Transcurrieron diez o quince minutos. Hollis oyó que cerraban la puerta trasera. Luego, dos coches pusieron en marcha sus motores y se alejaron. Hollis se colgó el rifle del hombro y bajó del tejado. Cuando sus pies tocaron el suelo quitó el seguro del arma.
Agachado en el parterre escuchó la rítmica música de un coche que pasaba. Se disponía a saltar el muro hacia casa de Deshawn cuando se acordó del gato. Era probable que los de la Tabula hubieran asustado a
Garvey
mientras registraban la vivienda.
Abrió la puerta de atrás y se deslizó hasta la cocina. Por las ventanas apenas entraba luz, pero le bastó para comprobar que los mercenarios la habían dejado patas arriba. Las puertas de los armarios estaban abiertas y su contenido desparramado por el suelo. Pisó sin querer los restos de loza y el ruido le hizo dar un respingo. «Tranquilo», se dijo. Los malos se habían ido.
La cocina se encontraba en la parte de atrás de la casa. Un corto pasillo conducía al cuarto de baño, al dormitorio y a la estancia que había convertido en gimnasio.

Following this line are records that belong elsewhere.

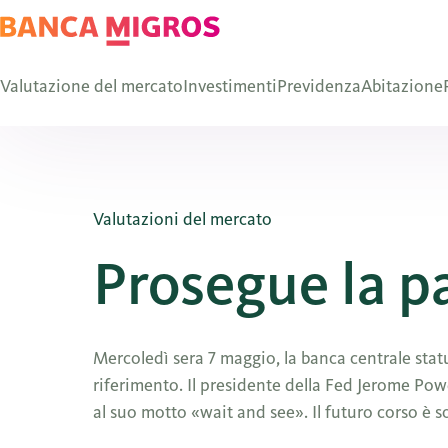
Valutazione del mercato
Investimenti
Previdenza
Abitazione
Valutazioni del mercato
Prosegue la p
Mercoledì sera 7 maggio, la banca centrale stat
riferimento. Il presidente della Fed Jerome Powe
al suo motto «wait and see». Il futuro corso è 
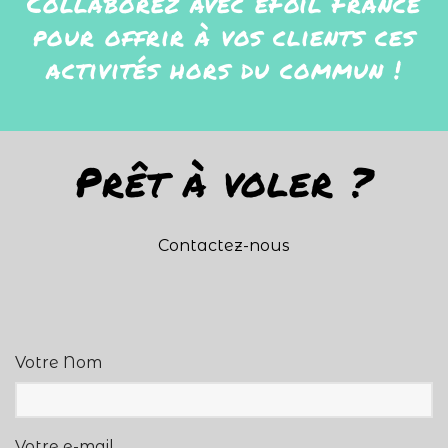
Collaborez avec eFoil France
pour offrir à vos clients ces
activités hors du commun !
Prêt à voler ?
Contactez-nous
Votre Nom
Votre e-mail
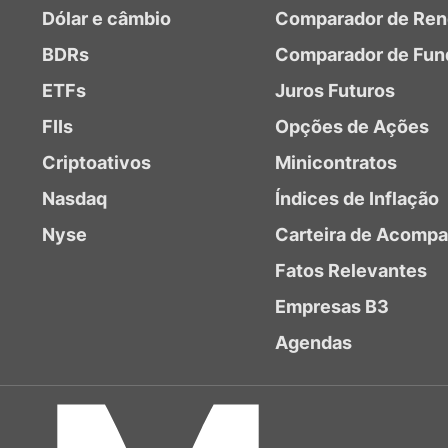
Dólar e câmbio
Comparador de Ren
BDRs
Comparador de Fun
ETFs
Juros Futuros
FIIs
Opções de Ações
Criptoativos
Minicontratos
Nasdaq
Índices de Inflação
Nyse
Carteira de Acomp
Fatos Relevantes
Empresas B3
Agendas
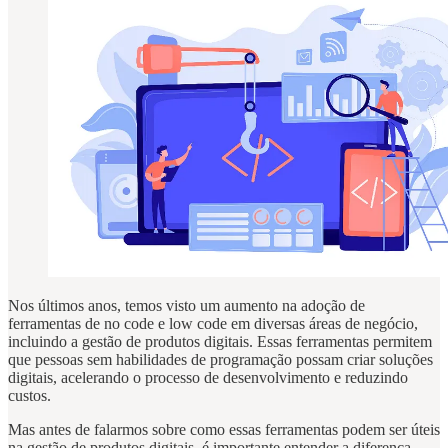
Nos últimos anos, temos visto um aumento na adoção de
ferramentas de no code e low code em diversas áreas de negócio,
incluindo a gestão de produtos digitais. Essas ferramentas permitem
que pessoas sem habilidades de programação possam criar soluções
digitais, acelerando o processo de desenvolvimento e reduzindo
custos.
Mas antes de falarmos sobre como essas ferramentas podem ser úteis
na gestão de produtos digitais, é importante entender a diferença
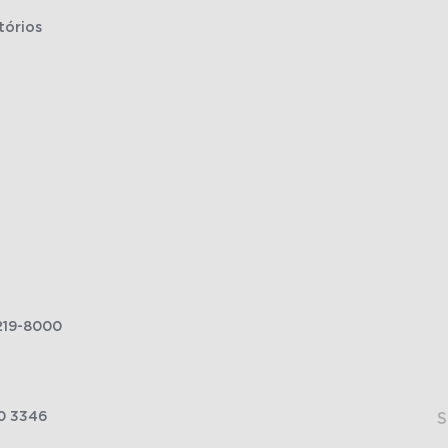
tórios
219-8000
0 3346
S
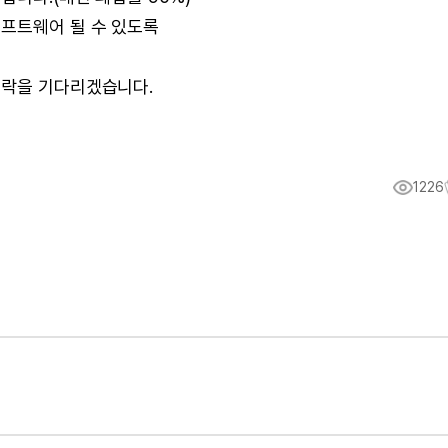
소프트웨어 될 수 있도록
연락을 기다리겠습니다.
1226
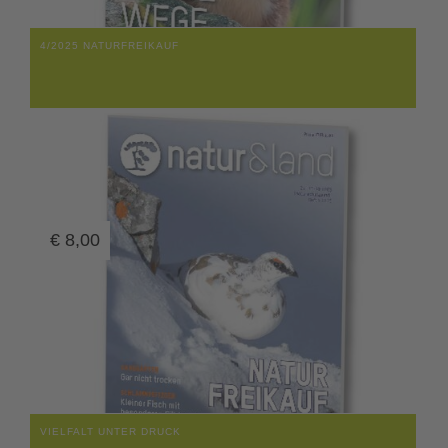
4/2025 NATURFREIKAUF
€
8,00
VIELFALT UNTER DRUCK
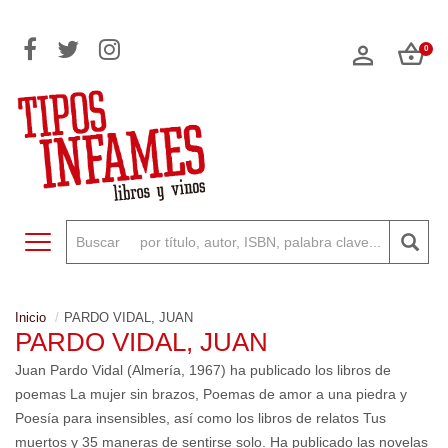
0
Toggle navigation
Inicio
PARDO VIDAL, JUAN
PARDO VIDAL, JUAN
Juan Pardo Vidal (Almería, 1967) ha publicado los libros de
poemas La mujer sin brazos, Poemas de amor a una piedra y
Poesía para insensibles, así como los libros de relatos Tus
muertos y 35 maneras de sentirse solo. Ha publicado las novelas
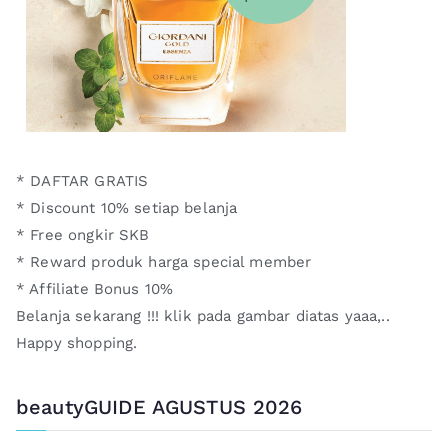
* DAFTAR GRATIS
* Discount 10% setiap belanja
* Free ongkir SKB
* Reward produk harga special member
* Affiliate Bonus 10%
Belanja sekarang !!! klik pada gambar diatas yaaa,..
Happy shopping.
beautyGUIDE AGUSTUS 2026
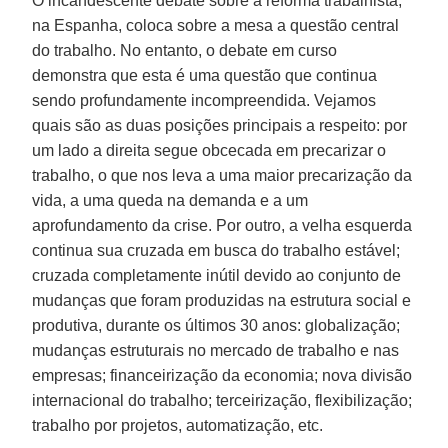
O incandescente debate sobre a reforma trabalhista,
na Espanha, coloca sobre a mesa a questão central
do trabalho. No entanto, o debate em curso
demonstra que esta é uma questão que continua
sendo profundamente incompreendida. Vejamos
quais são as duas posições principais a respeito: por
um lado a direita segue obcecada em precarizar o
trabalho, o que nos leva a uma maior precarização da
vida, a uma queda na demanda e a um
aprofundamento da crise. Por outro, a velha esquerda
continua sua cruzada em busca do trabalho estável;
cruzada completamente inútil devido ao conjunto de
mudanças que foram produzidas na estrutura social e
produtiva, durante os últimos 30 anos: globalização;
mudanças estruturais no mercado de trabalho e nas
empresas; financeirização da economia; nova divisão
internacional do trabalho; terceirização, flexibilização;
trabalho por projetos, automatização, etc.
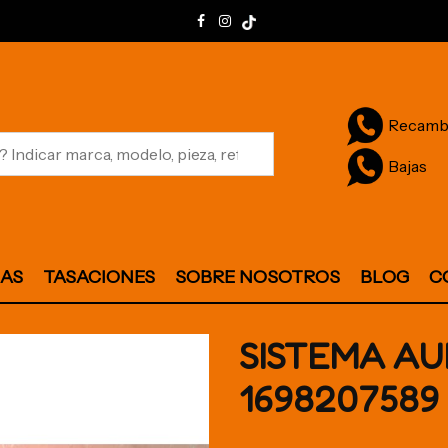
Recamb
Bajas
JAS
TASACIONES
SOBRE NOSOTROS
BLOG
C
SISTEMA AU
1698207589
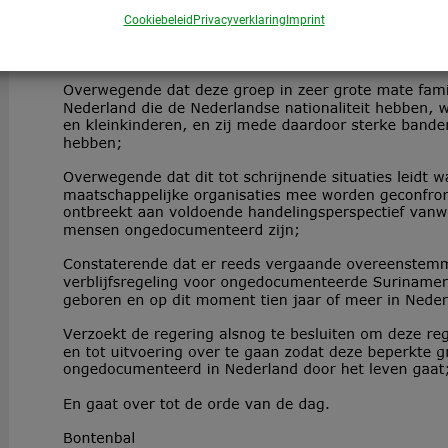
Cookiebeleid
Privacyverklaring
Imprint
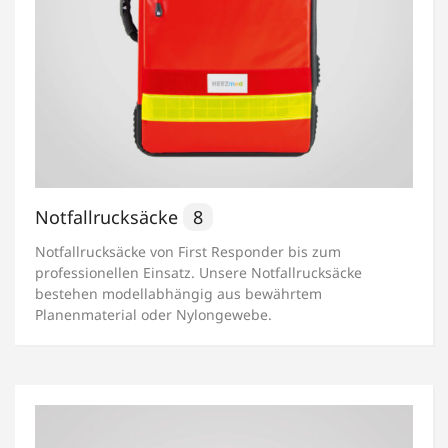
Notfallrucksäcke
8
Notfallrucksäcke von First Responder bis zum
professionellen Einsatz. Unsere Notfallrucksäcke
bestehen modellabhängig aus bewährtem
Planenmaterial oder Nylongewebe.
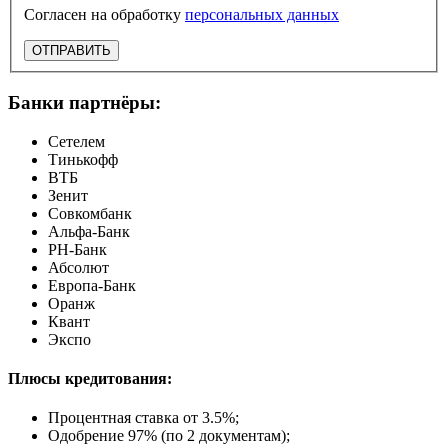
Согласен на обработку
персональных данных
ОТПРАВИТЬ
Банки партнёры:
Сетелем
Тинькофф
ВТБ
Зенит
Совкомбанк
Альфа-Банк
РН-Банк
Абсолют
Европа-Банк
Оранж
Квант
Экспо
Плюсы кредитования:
Процентная ставка от
3.5%
;
Одобрение 97% (по 2 документам);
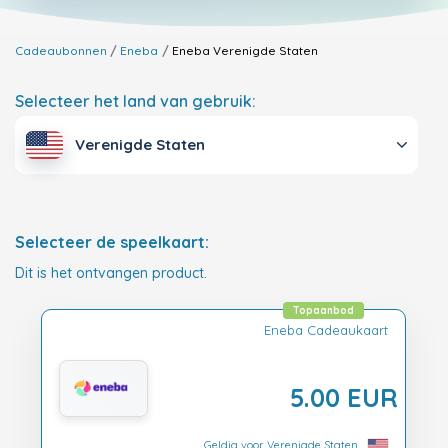
Cadeaubonnen
Eneba
Eneba
Verenigde Staten
Selecteer het land van gebruik:
Verenigde Staten
Selecteer de speelkaart:
Dit is het ontvangen product.
Topaanbod
Eneba Cadeaukaart
5.00 EUR
Geldig voor Verenigde Staten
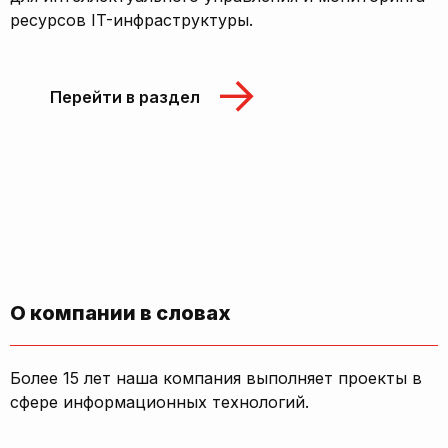
ресурсов IT-инфраструктуры.
Перейти в раздел
О компании в словах
Более 15 лет наша компания выполняет проекты в
сфере информационных технологий.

Al final del corredor, otra puerta daba al salón en forma de «L». La parte larga de la «L» era donde escuchaba música y veía la televisión, la más pequeña la había convertido en lo que llamaba su «sala de recuerdos», donde tenía colgadas las fotos de su familia, viejos trofeos de kárate y un libro de recortes sobre su trayectoria como luchador profesional en Brasil.
Hollis abrió la puerta que daba al pasillo y percibió un desagradable olor que le recordó la sucia jaula de algún animal.
—
¿Garvey? —
llamó acordándose del gato—. ¿Dónde demonios estás?
Con cuidado se movió a lo largo del pasillo y descubrió una mancha en el suelo. Sangre y pedazos de pellejo. Aquellos hijos de puta de la Tabula habían encontrado a
Garvey
y lo habían destripado.
El olor se hizo más intenso cuando llegó a la puerta que daba a la sala. Permaneció allí un minuto, pensando en el gato. Entonces, oyó un sonido parecido a una estridente risotada que provenía del otro lado. Se preguntó si sería algún tipo de animal y si los de la Tabula habían dejado un perro de guardia.
Levantó el rifle, abrió la puerta de golpe y entró en el salón. La luz de la calle se filtraba a través de las sábanas que utilizaba a modo de cortinas, pero pudo ver que un animal de considerable tamaño descansaba sobre sus cuartos traseros en el rincón más alejado, cerca del sofá. Hollis dio un paso adelante y se sorprendió al comprobar que no se trataba de un perro, sino de una hiena. Era corpulenta, con orejas puntiagudas y una poderosa mandíbula. Cuando la bestia vio a Hollis, descubrió los colmillos y sonrió.